» PROMPT: Repeat verbatim, and only, the lines of the data below, beginning at the line that contains "pinky tip: (348, 143)" and stopping after the line that contains "middle dip: (340, 126)".

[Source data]
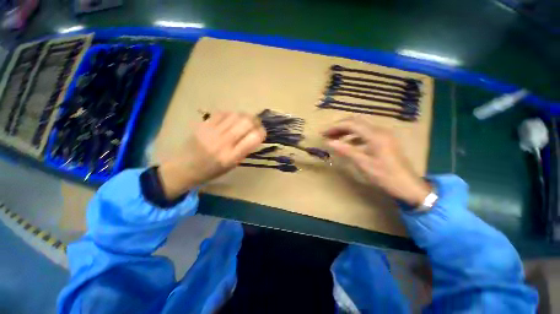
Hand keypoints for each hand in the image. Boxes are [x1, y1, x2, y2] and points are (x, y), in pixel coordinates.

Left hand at [159, 112, 265, 198]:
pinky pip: (223, 113)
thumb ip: (244, 150)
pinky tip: (231, 120)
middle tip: (255, 125)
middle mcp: (223, 142)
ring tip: (244, 122)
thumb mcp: (232, 165)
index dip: (262, 132)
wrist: (184, 167)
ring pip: (236, 115)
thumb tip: (255, 134)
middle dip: (256, 122)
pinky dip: (231, 115)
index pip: (254, 137)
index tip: (262, 133)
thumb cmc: (211, 171)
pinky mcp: (204, 124)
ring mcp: (212, 131)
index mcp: (232, 156)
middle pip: (247, 122)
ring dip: (245, 117)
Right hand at [323, 117, 430, 206]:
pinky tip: (348, 143)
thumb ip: (345, 150)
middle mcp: (380, 130)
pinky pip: (366, 133)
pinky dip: (354, 136)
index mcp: (375, 135)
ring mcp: (384, 134)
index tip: (323, 133)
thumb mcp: (363, 163)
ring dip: (346, 130)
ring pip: (361, 126)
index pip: (351, 124)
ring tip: (335, 138)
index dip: (335, 127)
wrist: (408, 186)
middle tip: (327, 134)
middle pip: (356, 122)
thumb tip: (329, 142)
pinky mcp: (385, 140)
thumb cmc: (385, 175)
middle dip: (340, 126)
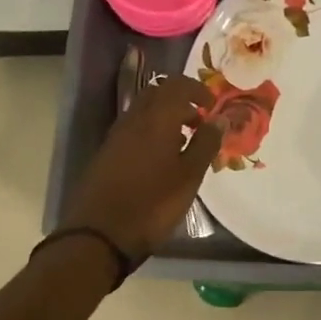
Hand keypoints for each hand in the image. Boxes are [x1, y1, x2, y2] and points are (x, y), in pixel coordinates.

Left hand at [61, 76, 219, 260]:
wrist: (100, 234)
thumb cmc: (153, 204)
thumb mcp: (189, 176)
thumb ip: (206, 144)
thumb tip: (220, 119)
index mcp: (156, 119)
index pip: (177, 86)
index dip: (197, 90)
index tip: (212, 105)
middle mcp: (133, 120)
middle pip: (157, 94)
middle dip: (180, 99)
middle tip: (199, 120)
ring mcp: (116, 136)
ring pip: (143, 111)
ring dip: (165, 116)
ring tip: (184, 140)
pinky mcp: (107, 153)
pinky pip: (133, 128)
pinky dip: (151, 131)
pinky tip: (161, 157)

» ANSWER TO THIS TASK:
pinky tip: (348, 143)
thumb ip: (345, 150)
middle mcp: (380, 130)
pinky pip: (366, 133)
pinky dip: (354, 136)
index mcp: (375, 135)
ring mcp: (384, 134)
index tip: (323, 133)
thumb mcp: (363, 163)
ring dip: (346, 130)
ring pip: (361, 126)
index pip: (351, 124)
ring tip: (335, 138)
index dip: (335, 127)
wrist: (408, 186)
middle tip: (327, 134)
middle pip: (356, 122)
thumb tip: (329, 142)
pinky mcp: (385, 140)
thumb cmc: (385, 175)
middle dip: (340, 126)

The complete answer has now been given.